Now check for at least 3 ratings.

In [None]:
%%sql
DROP VIEW IF EXISTS COFFEE_AVG_RATING;
CREATE VIEW COFFEE_AVG_RATING AS
   SELECT r.coffee, AVG(r.score) AS avgScore
   FROM Rates r
   GROUP BY COFFEE
   HAVING COUNT(*) >= 3

and rerun the query:

In [None]:
%%sql
SELECT a.coffee
FROM COFFEE_AVG_RATING a
WHERE a.avgScore = (SELECT MAX(a.avgScore)
                      FROM COFFEE_AVG_RATING a)


### Revisit subquery in FROM clause

These subqueries can be complex. 

 What is the highest rated coffee, on average?

In [None]:
%%sql
SELECT a.coffee
FROM (SELECT r.coffee, AVG (r.score) AS AVG_RATING
      FROM Rates r
      GROUP BY r.coffee) a
WHERE a.AVG_RATING = (SELECT MAX(a.AVG_RATING)
                      FROM (SELECT r.coffee, AVG (r.score) 
                               AS AVG_RATING
                            FROM Rates r
                            GROUP BY r.coffee) a)
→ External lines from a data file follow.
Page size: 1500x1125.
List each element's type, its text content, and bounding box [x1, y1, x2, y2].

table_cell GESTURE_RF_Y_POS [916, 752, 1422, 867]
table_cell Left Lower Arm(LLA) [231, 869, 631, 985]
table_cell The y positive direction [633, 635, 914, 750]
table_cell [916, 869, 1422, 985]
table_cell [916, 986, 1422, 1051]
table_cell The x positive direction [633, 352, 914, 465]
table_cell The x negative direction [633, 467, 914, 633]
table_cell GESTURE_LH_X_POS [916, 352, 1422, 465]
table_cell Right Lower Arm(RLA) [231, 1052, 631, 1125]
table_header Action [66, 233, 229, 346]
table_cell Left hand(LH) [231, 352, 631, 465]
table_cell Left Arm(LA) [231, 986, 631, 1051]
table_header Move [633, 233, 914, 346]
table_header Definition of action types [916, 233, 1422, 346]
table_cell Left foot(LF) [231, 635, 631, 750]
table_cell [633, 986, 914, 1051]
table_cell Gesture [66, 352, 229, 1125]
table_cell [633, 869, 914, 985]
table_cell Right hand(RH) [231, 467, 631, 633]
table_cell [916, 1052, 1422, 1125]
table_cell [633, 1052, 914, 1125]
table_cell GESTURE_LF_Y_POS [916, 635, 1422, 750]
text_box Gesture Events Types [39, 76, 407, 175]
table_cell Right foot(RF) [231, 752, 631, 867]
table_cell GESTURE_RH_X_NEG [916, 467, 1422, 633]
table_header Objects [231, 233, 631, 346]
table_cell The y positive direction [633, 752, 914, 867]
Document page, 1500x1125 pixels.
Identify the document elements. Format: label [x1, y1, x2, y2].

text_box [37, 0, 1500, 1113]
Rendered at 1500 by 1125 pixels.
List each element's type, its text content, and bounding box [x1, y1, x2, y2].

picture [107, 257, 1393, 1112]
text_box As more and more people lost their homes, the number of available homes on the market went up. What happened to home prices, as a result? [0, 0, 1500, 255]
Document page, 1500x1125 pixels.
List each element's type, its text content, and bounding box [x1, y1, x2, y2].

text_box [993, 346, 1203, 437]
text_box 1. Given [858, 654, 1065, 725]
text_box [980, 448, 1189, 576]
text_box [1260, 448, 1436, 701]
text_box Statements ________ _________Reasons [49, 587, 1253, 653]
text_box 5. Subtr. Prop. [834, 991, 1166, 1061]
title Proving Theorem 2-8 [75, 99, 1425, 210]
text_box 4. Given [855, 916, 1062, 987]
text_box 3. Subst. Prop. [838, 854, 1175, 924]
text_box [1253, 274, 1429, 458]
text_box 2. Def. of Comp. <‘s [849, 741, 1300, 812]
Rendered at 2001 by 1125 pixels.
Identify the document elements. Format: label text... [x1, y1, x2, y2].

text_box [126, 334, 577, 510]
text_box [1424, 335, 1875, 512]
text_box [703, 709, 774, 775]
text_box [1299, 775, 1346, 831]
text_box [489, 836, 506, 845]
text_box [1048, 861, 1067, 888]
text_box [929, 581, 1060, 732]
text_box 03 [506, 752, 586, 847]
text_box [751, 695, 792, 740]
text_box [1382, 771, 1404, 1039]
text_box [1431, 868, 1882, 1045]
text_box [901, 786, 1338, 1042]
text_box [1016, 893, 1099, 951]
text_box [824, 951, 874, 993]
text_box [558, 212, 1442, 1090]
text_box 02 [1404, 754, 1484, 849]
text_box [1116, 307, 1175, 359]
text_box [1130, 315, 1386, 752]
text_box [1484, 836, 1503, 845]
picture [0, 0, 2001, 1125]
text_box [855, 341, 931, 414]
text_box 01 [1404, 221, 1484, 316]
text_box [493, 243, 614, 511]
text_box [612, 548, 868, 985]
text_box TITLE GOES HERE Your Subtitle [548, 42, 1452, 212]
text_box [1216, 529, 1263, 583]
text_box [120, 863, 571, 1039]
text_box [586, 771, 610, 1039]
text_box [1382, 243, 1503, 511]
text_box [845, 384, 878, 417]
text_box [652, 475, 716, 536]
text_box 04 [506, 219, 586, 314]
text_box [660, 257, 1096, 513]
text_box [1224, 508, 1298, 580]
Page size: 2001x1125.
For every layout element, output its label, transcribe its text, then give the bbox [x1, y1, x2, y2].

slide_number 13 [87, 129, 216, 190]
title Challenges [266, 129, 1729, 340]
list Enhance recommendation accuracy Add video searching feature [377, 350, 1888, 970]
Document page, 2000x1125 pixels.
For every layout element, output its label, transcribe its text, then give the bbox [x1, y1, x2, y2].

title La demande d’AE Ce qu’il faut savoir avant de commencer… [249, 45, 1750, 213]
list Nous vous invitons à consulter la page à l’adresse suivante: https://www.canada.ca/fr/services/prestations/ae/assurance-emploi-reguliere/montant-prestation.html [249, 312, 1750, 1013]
Let's rewrite it using a VIEW:

In [None]:
%%sql
DROP VIEW IF EXISTS COFFEE_AVG_RATING;
CREATE VIEW COFFEE_AVG_RATING AS
SELECT r.coffee, AVG (r.score) AS avgScore
FROM Rates r
GROUP BY r.coffee;

SELECT a.coffee
FROM COFFEE_AVG_RATING a
WHERE a.avgScore = (SELECT MAX(a.avgScore)
                      FROM COFFEE_AVG_RATING a);